И все же если мы не можем поставить Корреджо рядом с Рафаэлем и Микеланджело, Джорджоне и Тицианом, то это не потому, что в том или ином случае он ниже их по каким-либо специфически живописным данным, нет, его ущербность в том, что величайшие в мире ценности, которые являются своего рода пробой на вечность, были ему до конца недоступны. Корреджо слишком чувствен и потому ограничен: величайшие человеческие ценности проистекают из совершенной гармонии чувства и интеллекта, той гармонии, которая с благородных времен Древней Греции не звучала во всей своей полноте даже у Джорджоне или Рафаэля.

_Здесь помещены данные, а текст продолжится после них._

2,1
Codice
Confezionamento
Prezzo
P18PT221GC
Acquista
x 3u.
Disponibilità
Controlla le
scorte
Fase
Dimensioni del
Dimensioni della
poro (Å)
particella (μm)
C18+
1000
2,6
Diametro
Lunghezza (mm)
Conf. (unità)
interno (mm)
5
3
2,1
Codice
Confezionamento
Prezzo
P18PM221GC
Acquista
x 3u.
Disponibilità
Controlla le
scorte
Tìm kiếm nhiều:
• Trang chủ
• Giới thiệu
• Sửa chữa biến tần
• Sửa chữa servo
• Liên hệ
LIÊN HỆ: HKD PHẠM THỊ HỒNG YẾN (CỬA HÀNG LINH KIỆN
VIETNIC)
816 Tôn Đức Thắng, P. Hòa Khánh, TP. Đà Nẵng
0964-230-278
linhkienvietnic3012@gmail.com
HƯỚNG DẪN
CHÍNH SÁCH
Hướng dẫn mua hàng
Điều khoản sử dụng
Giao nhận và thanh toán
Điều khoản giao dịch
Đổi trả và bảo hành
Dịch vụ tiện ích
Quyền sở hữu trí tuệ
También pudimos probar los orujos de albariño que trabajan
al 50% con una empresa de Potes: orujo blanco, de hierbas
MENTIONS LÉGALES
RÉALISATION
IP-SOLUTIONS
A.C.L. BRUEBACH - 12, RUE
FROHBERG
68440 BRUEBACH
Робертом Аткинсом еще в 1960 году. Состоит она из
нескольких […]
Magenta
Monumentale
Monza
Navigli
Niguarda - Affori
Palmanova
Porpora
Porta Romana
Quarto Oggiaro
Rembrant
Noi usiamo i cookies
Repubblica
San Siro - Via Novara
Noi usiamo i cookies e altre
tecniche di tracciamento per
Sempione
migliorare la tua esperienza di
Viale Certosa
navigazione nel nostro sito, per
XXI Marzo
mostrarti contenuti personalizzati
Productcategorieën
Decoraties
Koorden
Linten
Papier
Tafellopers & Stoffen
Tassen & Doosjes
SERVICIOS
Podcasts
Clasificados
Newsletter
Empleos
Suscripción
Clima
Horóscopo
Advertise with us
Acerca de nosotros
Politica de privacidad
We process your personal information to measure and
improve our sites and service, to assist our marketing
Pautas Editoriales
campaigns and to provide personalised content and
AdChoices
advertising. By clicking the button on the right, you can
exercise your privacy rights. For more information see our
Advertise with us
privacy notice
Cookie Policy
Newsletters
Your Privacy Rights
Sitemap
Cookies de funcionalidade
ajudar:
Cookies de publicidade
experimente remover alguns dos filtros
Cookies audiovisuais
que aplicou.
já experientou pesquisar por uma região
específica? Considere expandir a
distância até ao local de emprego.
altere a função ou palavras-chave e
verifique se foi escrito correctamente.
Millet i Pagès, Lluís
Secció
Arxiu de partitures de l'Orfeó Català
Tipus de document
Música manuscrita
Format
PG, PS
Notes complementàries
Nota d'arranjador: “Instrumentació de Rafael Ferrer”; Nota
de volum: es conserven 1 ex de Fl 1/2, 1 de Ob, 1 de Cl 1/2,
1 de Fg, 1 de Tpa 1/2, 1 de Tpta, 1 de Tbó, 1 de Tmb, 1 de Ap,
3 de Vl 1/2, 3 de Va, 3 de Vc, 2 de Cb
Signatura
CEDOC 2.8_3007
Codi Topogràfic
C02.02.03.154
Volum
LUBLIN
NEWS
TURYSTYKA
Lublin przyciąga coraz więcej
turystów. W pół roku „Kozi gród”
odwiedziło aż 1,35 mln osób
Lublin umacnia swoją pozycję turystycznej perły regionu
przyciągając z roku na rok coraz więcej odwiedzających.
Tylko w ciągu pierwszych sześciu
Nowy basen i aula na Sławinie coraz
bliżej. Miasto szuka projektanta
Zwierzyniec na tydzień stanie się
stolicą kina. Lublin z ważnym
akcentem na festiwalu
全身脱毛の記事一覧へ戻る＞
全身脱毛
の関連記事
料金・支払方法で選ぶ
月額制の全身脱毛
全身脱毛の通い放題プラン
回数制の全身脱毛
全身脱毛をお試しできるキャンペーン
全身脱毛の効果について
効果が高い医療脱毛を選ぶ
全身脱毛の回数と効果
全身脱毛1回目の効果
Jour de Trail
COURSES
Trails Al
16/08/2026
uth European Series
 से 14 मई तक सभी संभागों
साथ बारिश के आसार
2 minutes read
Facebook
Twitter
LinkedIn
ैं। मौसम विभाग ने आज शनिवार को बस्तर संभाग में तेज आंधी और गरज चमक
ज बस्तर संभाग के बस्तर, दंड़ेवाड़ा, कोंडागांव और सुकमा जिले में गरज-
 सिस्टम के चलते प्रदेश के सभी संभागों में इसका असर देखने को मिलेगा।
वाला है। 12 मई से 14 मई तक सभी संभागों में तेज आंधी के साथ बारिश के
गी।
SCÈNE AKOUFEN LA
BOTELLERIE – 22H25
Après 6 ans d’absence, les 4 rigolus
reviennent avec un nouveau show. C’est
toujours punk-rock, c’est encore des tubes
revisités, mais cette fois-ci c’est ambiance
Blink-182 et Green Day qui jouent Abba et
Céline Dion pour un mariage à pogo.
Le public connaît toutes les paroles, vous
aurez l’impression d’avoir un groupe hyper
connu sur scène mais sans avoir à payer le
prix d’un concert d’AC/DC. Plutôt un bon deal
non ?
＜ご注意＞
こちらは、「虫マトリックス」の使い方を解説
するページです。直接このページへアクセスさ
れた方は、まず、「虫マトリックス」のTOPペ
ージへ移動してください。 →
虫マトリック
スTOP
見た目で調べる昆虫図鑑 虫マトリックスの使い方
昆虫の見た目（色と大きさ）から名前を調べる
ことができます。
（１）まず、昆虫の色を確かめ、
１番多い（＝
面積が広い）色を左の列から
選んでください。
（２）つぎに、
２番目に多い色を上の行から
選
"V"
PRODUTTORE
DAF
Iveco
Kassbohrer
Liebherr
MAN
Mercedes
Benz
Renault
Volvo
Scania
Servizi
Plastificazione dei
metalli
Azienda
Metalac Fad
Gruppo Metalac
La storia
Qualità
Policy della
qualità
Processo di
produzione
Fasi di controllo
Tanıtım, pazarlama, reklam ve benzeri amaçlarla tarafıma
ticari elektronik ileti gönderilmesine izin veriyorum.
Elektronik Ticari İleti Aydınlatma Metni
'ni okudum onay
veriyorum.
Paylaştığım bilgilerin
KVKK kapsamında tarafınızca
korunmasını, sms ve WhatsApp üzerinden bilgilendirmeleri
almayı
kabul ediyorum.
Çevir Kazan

XXVIIМоя повесть закончена. Она была слишком краткой, чтобы нуждаться в подведении итогов, и я прибавлю только еще одно слово о Пармиджанино — последнем из действительно ренессансных художников Северной Италии. Он обладал такой непреодолимой склонностью к элегантности, что его не удовлетворял и Корреджо. Но эту элегантность Пармиджанино выражал с такой искренностью и пылом, что создал свой подлинный, хотя и ограниченный стиль утонченной грации и хрупкой изысканности, который может мимолетно понравиться. Других живописцев этого периода в Северной Италии, заслуживающих упоминания, не осталось, разве что Джулио Кампи — изящного и элегантного эклектика, который, если говорить о его лучших вещах, оставил нам одну из самых сложных декоративных схем в искусстве Ренессанса, в церкви около Сончино, и исключительные мифологические фрески в заброшенном теперь летнем дворце в Саббионета.
Упадок искусства
В мое намерение входило набросать очерк по теории искусства, в частности искусства фигурного изображения и специально фигурной живописи. Я выбрал примеры из итальянского Возрождения не только потому, что я близко знаком с искусством Италии, но также и потому, что Италия — единственная страна, где искусство фигурного изображения прошло через все стадии своего развития: от подсознательного до утонченного, от почти варварского до высоко интеллектуального и обратно к варварскому, только прикрытому потускневшей, превращенной в лохмотья одеждой минувшего великого века.
Я уже говорил, из чего складываются зрительные и законченные образы фигурной живописи. Чтобы проверить теорию, мы должны посмотреть — объясняет ли она что-либо, в противном случае она не имеет права на существование.
Было бы не лишним еще раз изложить ее. Вкратце она сводится к следующему: все виды искусства покоятся на идеальных или воображаемых представлениях, не существенно, каким путем выраженных, но выраженных так, чтобы непосредственно повышать нашу жизнеспособность. Вопрос, следовательно, в том, что именно в данном искусстве способствует повышению нашей жизнеспособности? Ответы будут столь же отличны друг от друга, как отличается сущность одного вида искусства от другого, как различны средства их выражения и воображаемые представления, составляющие содержание искусства.
По отношению к фигурной живописи — наиболее типичной представительнице всей живописи в целом — я попытался выставить то положение, что главными, если не единственными источниками повышения нашей жизнеспособности являются: осязательная ценность, движение и пространственная композиция, под которыми я подразумеваю наши воображаемые представления о связи, строении, весомости, тяжести, энергии и единении с окружающим миром. Дайте одному из этих источников иссякнуть — и уровень искусства понизится. Дайте иссякнуть нескольким из них — и искусство в лучшем случае превратится в арабеску. Если же они иссякнут все — искусство погибнет.